Ordered that the order is reversed insofar as appealed from, on the law, with costs, that branch of the defendants’ motion which was to dismiss the complaint pursuant to CPLR 3211 (a) (1) insofar as asserted against the appellants is granted, and the plaintiffs motion for a preliminary injunction is denied as academic.

In 1982, the plaintiff East Hampton Livestock Corp. (hereinafter EHLC) received approval to subdivide a portion of its 28-acre farm located in Montauk, commonly known as Deep Hollow Ranch. As a condition to approval of its cluster development of four residential lots (see Town Law § 278 [formerly § 281]), EHLC agreed to set aside as open space the abutting 2.8219 acres of land (hereinafter the reserved area) and encumber the four lots, as well as the reserved area, with scenic and conservation easements. While EHLC currently retains title to the reserved area, all residential lot owners were granted rights under a declaration entitling them to the recreational use of the reserved area. The declaration was duly recorded, as was the grant of scenic and conservation easement.

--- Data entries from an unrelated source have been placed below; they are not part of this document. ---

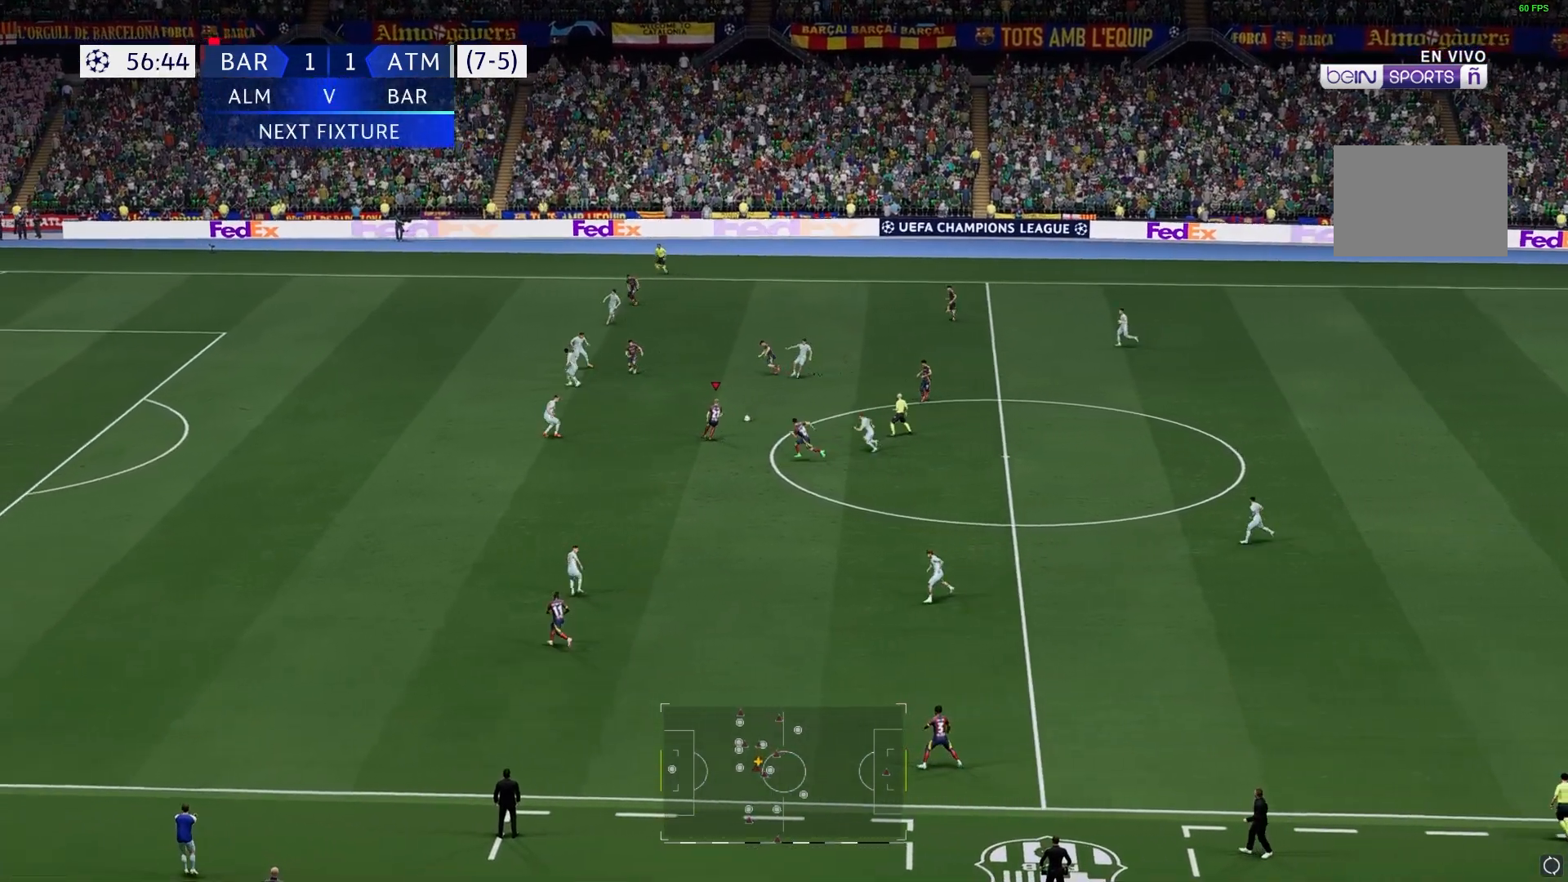
{"buttons": [], "left_stick": "down-left", "right_stick": "center", "events": []}
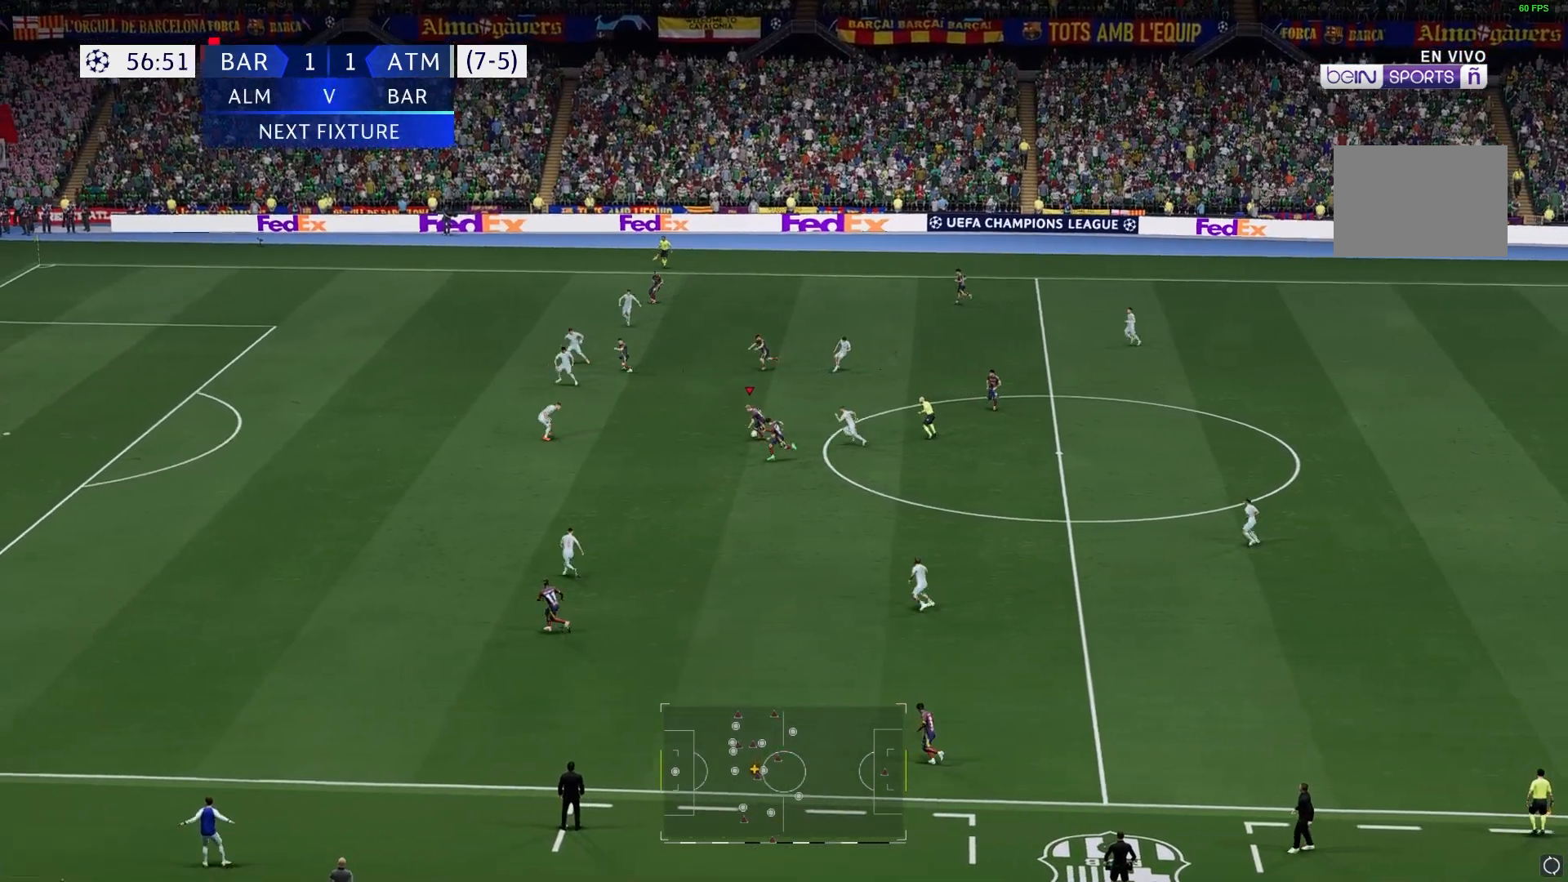
{"buttons": [], "left_stick": "down-left", "right_stick": "center", "events": []}
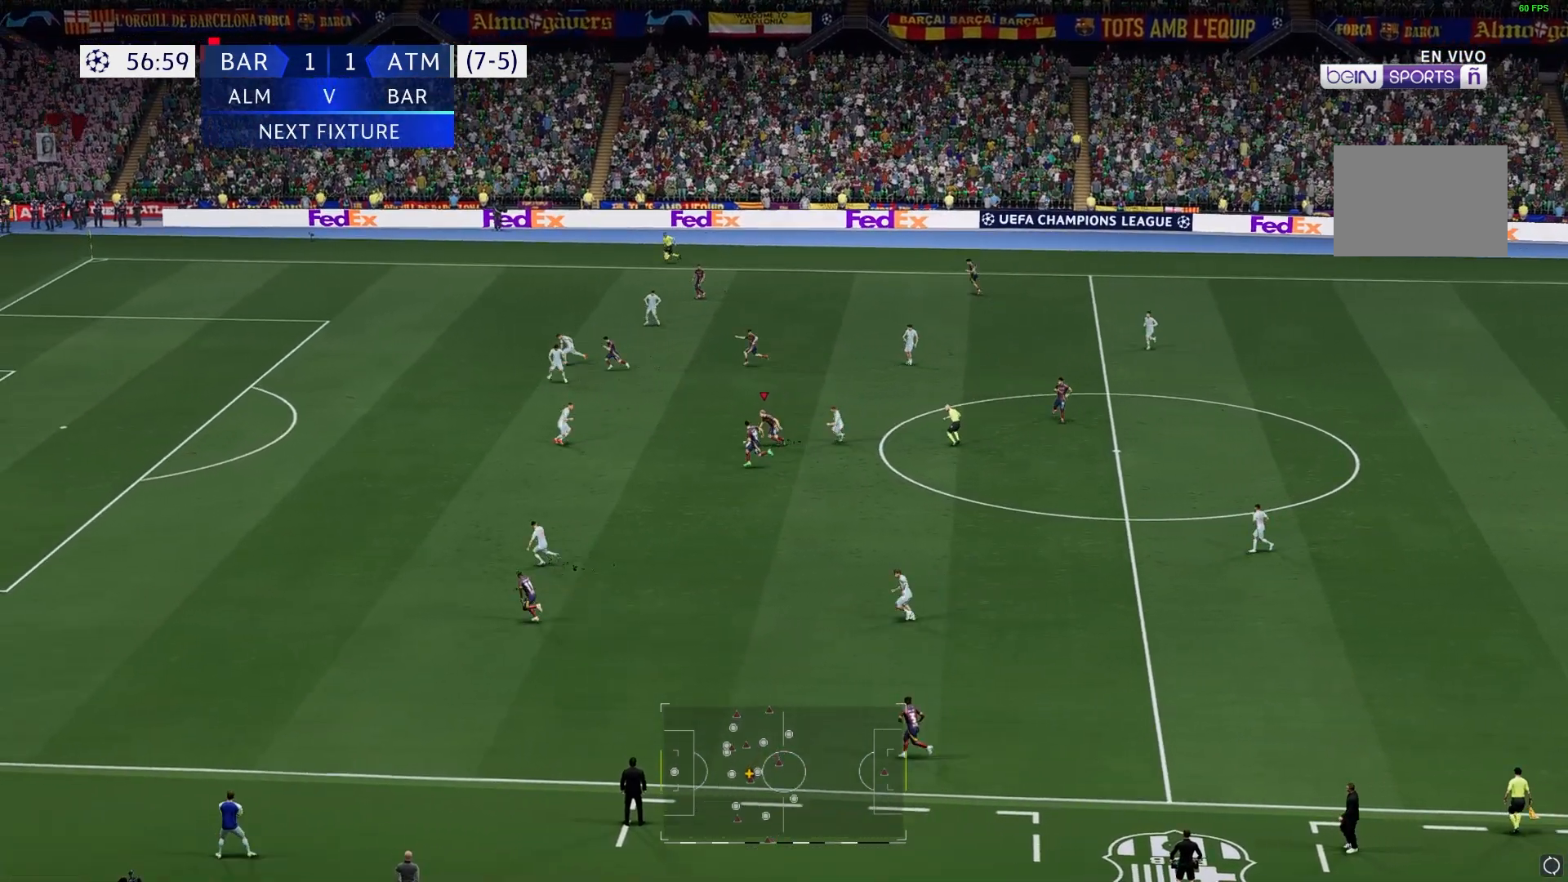
{"buttons": [], "left_stick": "down-left", "right_stick": "center", "events": []}
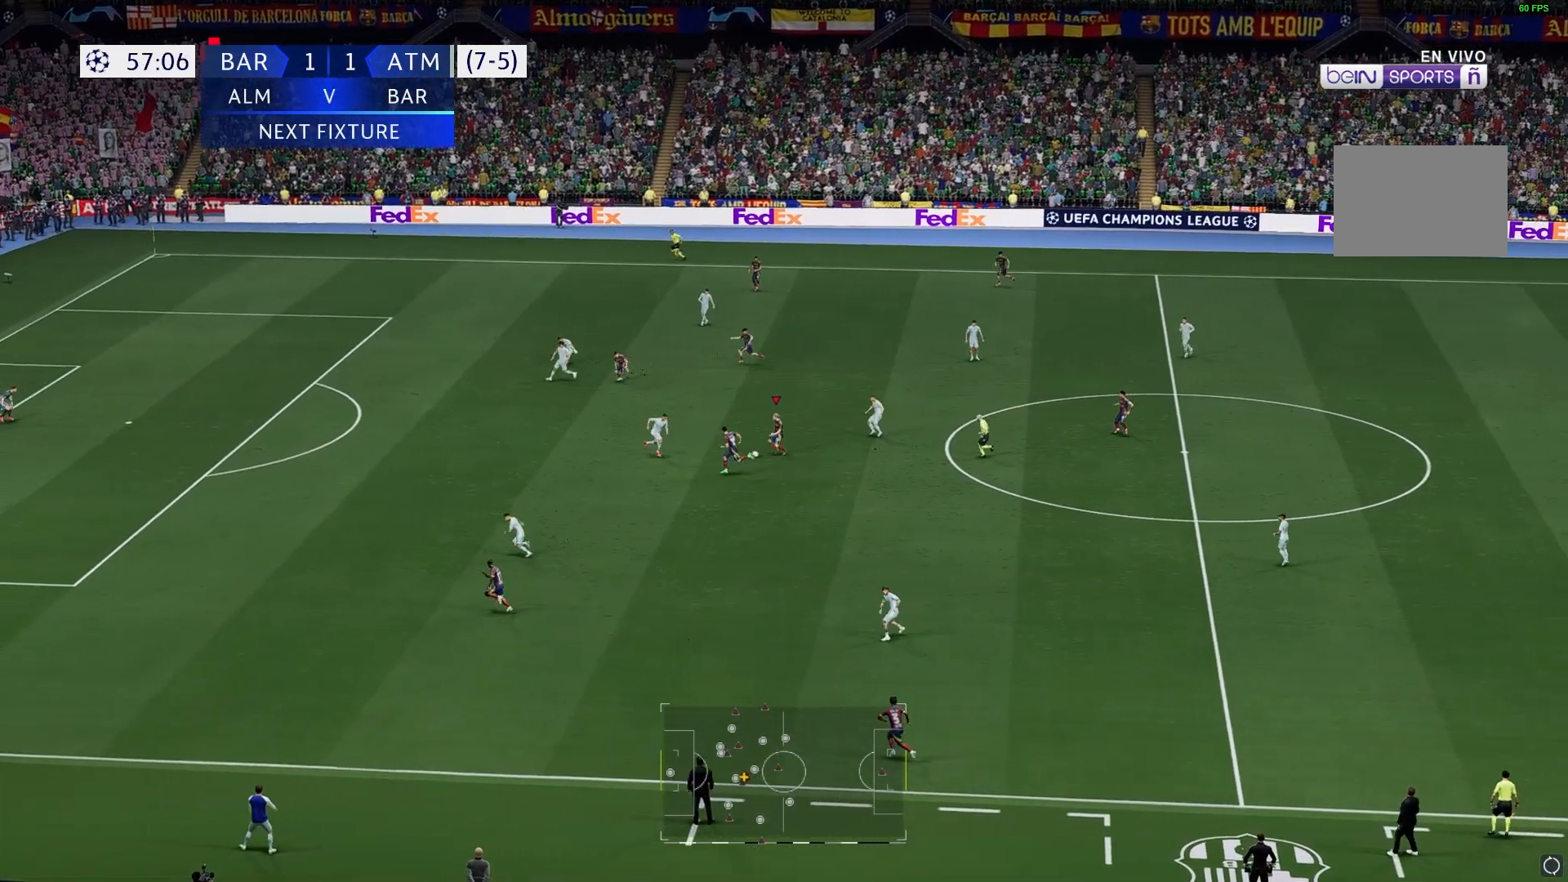
{"buttons": [], "left_stick": "up-left", "right_stick": "center", "events": [[200, "left_stick", "up-left"]]}
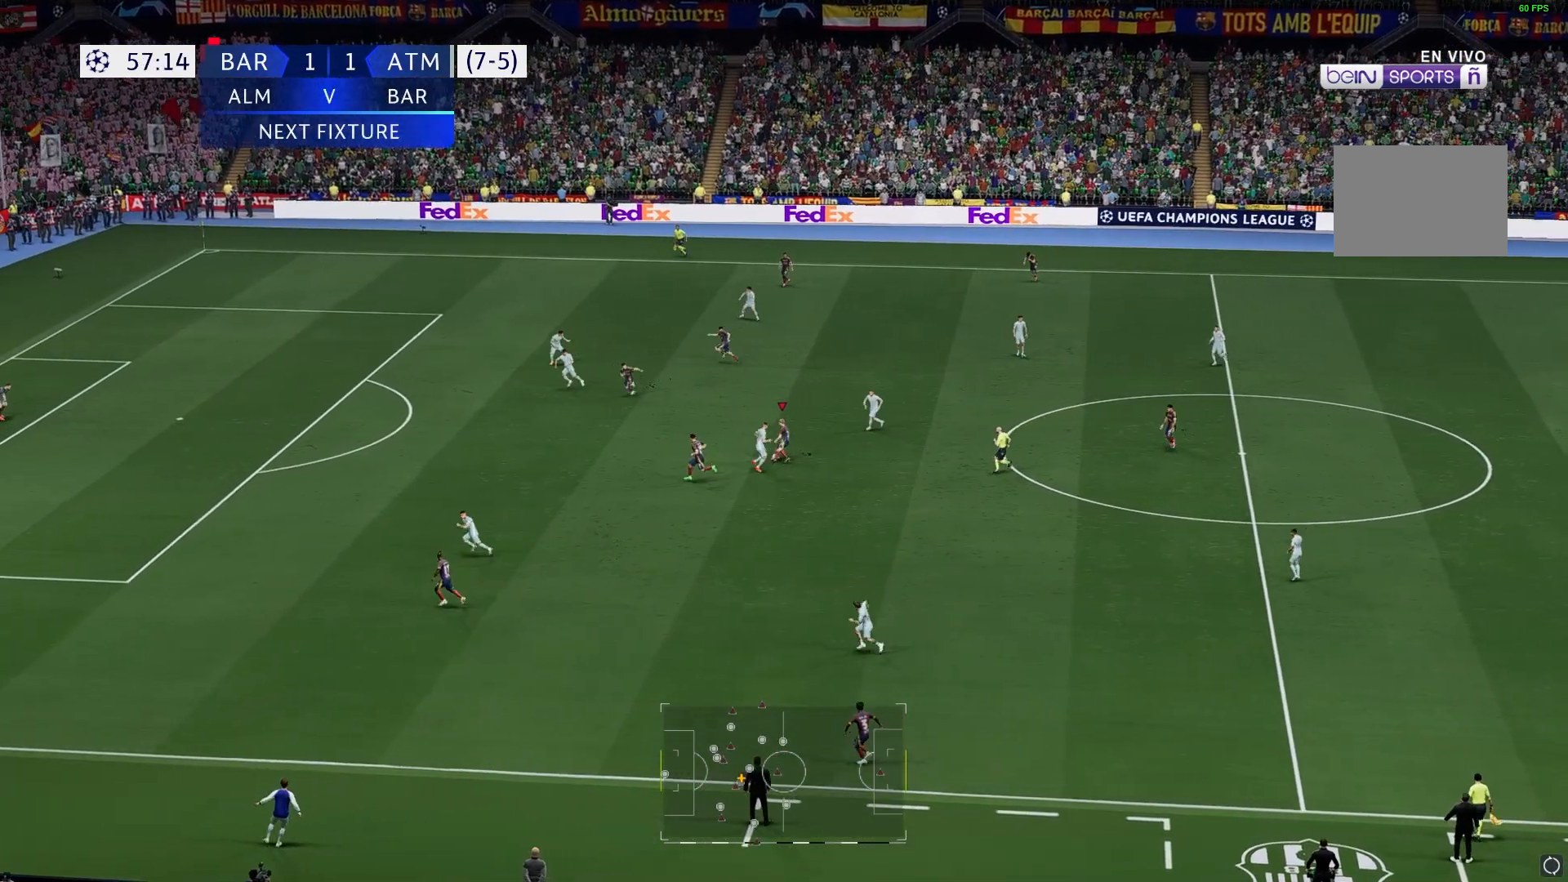
{"buttons": [], "left_stick": "left", "right_stick": "center", "events": [[33, "left_stick", "left"]]}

Prior to June 2005, a certain fence, which existed prior to the subdivision, encroached upon the four lots and enclosed the easement area burdening the four lots, the 2.8219 acres comprising the reserved area, and EHLC’s residual 21 acres (hereinafter collectively the enclosed area). Prior and subsequent to the subdivision, this enclosed area was used by EHLC as pastureland for its grazing livestock. In June 2005 the owners of two of the four lots demanded that EHLC remove so much of the fence as encroached on their property. The lot owners also demanded *643that EHLC cease its use of the reserved area, relying on their rights under the declaration. EHLC responded by commencing this lawsuit asserting a cause of action for adverse possession against the owners of the four lots, claiming that any rights the defendants had to the reserved area were extinguished by its exclusive use and cultivation of the reserved area since 1982.

Following the issuance of an ex parte temporary restraining order, the plaintiff constructed a new fence located within the reserved area abutting the defendants’ property.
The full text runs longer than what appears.